4.2.2 Bahan dan Alat

Iradiasi sinar gamma menghasilkan 144 tanaman yang telah diiradiasi, tetapi terpilih 27 individu mutan putatif yang memiliki morfologi seperti tinggi tanaman, panjang daun, lebar daun, jumlah daun, jumlah ruas hampir sama dengan varietas asalnya.
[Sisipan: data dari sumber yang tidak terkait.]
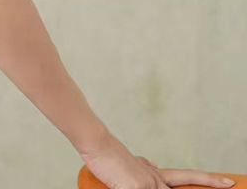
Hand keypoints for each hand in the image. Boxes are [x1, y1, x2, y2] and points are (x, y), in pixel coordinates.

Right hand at [79, 129, 235, 188]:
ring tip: (138, 180)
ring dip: (149, 187)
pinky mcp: (139, 188)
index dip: (208, 180)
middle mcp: (155, 178)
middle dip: (206, 183)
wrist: (96, 143)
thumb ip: (144, 166)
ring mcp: (149, 184)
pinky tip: (129, 185)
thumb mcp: (130, 163)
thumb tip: (154, 166)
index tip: (227, 182)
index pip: (187, 176)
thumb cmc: (107, 155)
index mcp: (154, 173)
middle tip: (229, 184)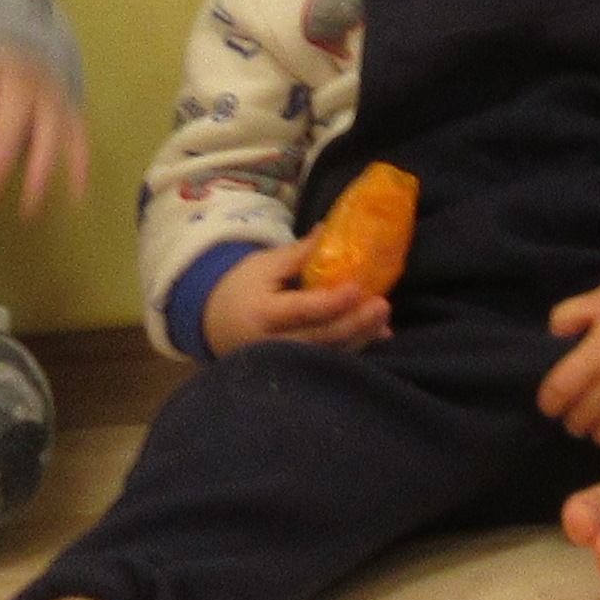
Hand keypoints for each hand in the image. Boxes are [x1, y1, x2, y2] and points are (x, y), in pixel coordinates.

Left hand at [0, 49, 83, 214]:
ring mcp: (51, 99)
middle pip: (13, 127)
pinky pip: (80, 139)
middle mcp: (23, 88)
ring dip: (40, 174)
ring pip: (51, 136)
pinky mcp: (71, 110)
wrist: (24, 36)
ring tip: (28, 210)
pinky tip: (75, 198)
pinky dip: (80, 168)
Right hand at [203, 247, 391, 355]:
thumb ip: (298, 253)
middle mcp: (272, 344)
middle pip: (318, 337)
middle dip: (353, 323)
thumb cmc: (242, 288)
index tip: (357, 287)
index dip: (330, 302)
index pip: (300, 310)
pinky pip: (327, 360)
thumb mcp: (264, 265)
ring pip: (327, 353)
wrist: (215, 324)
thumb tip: (329, 230)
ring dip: (359, 337)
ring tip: (385, 320)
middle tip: (382, 305)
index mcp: (262, 313)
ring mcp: (284, 362)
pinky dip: (353, 348)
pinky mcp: (295, 369)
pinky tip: (376, 335)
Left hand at [537, 271, 599, 450]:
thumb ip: (568, 315)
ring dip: (594, 428)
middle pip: (578, 421)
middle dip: (569, 416)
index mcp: (599, 355)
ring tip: (595, 413)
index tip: (550, 398)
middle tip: (573, 404)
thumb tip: (553, 337)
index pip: (559, 392)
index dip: (547, 400)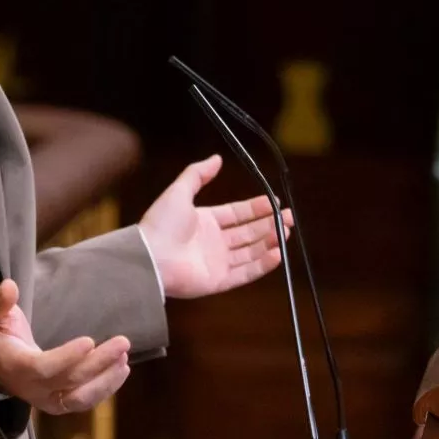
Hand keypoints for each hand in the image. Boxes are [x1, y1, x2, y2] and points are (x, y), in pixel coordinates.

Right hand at [0, 279, 129, 414]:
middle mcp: (33, 389)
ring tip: (124, 357)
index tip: (90, 340)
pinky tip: (122, 369)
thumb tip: (9, 286)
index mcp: (16, 366)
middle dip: (99, 363)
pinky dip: (106, 387)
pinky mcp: (61, 403)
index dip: (67, 357)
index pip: (44, 367)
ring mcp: (48, 400)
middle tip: (123, 343)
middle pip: (70, 381)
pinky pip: (85, 400)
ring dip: (107, 380)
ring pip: (81, 398)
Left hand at [138, 154, 292, 298]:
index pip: (237, 214)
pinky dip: (263, 265)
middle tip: (289, 217)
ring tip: (287, 233)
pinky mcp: (218, 281)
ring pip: (250, 252)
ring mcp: (216, 262)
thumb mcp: (179, 191)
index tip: (275, 202)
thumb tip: (217, 158)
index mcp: (204, 221)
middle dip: (269, 224)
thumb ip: (198, 174)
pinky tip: (278, 253)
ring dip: (270, 242)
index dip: (256, 208)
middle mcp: (212, 242)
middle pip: (247, 232)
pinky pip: (245, 272)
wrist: (149, 257)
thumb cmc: (161, 224)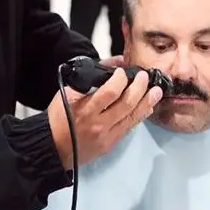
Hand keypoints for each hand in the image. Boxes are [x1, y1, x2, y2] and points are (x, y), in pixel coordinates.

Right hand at [47, 67, 162, 169]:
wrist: (53, 147)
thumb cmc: (59, 117)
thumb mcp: (68, 92)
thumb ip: (92, 76)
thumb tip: (116, 63)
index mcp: (84, 108)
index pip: (110, 92)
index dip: (121, 79)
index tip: (123, 72)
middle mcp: (96, 123)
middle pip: (126, 103)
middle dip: (139, 88)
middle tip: (145, 77)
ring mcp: (105, 135)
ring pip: (132, 116)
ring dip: (147, 102)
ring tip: (156, 91)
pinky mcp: (110, 143)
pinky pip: (130, 128)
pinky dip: (140, 116)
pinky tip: (148, 107)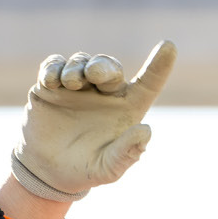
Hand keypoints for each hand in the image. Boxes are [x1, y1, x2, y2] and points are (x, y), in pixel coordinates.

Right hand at [11, 40, 177, 201]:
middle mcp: (104, 92)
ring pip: (81, 61)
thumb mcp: (108, 170)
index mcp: (126, 109)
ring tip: (70, 83)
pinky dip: (53, 68)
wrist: (48, 171)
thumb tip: (145, 131)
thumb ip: (126, 153)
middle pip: (109, 66)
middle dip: (103, 66)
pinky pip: (55, 65)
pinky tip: (52, 82)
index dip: (159, 66)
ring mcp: (78, 86)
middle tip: (92, 73)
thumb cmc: (85, 170)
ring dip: (76, 68)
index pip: (148, 84)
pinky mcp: (52, 85)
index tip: (169, 47)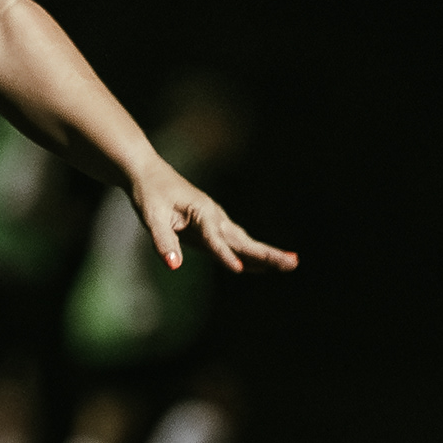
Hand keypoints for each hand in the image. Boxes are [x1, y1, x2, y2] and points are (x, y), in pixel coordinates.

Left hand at [129, 156, 298, 276]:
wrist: (148, 172)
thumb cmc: (149, 193)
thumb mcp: (151, 217)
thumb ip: (163, 241)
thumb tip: (173, 266)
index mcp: (201, 212)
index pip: (214, 239)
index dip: (224, 255)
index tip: (240, 270)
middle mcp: (214, 216)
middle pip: (243, 240)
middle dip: (267, 254)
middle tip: (293, 264)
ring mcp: (216, 221)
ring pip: (243, 242)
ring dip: (266, 254)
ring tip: (290, 264)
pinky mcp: (212, 227)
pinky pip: (234, 243)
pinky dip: (249, 254)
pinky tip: (261, 266)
Bahan tanam yang digunakan untuk analisis karakter morfologi dan penanda SSR yaitu daun tanaman lada varietas Ciinten hasil iradiasi sinar gamma sebanyak 27 individu dan satu varietas Ciinten sebagai kontrol Tabel 4.1. Bahan kimia untuk analisis molekuler yaitu mekraptoetanol, PVPP polyvinyl polypyrrolidone, CTAB, akuades steril, CIAA Chloroform isoamyl alcohol, alkohol absolut, isopropanol, etanol 70, natrium asetat, agarose, air bebas ion, parafilm, buffer TAE, loading dye, primer SSR. Peralatan yang digunakan untuk analisis karakter morfologi yaitu penggaris, pensil, jangka sorong, cawan petri, kamera. Peralatan untuk analisis SSR berupa mesin PCR Polymerase Chain Reaction Eppendorf, BIORAD elektroforesis, UV transluminator, Griffin Student waterbath, HIMAC sentrifuge CR15T, freezer Sanyo, neraca analitik Sartorius AC2115T 4 desimal, Oven Memmert, Vortex thermolyne maxi mix II type 37600 mixer, stirrer thermolyne naova II, pH meter Thermo Orion 420A+, pipet mikro eppendorf Axygen ukuran 0.5 l, 20 l, 100 l, 1000 l, pipet mohr 1 ml, 5ml, 10 ml, tabung eppendorf, pipet tetes, Erlenmeyer, gelas piala, spatula, gunting, scapel, mortar dan microtube 1.5 ml dan 2 ml.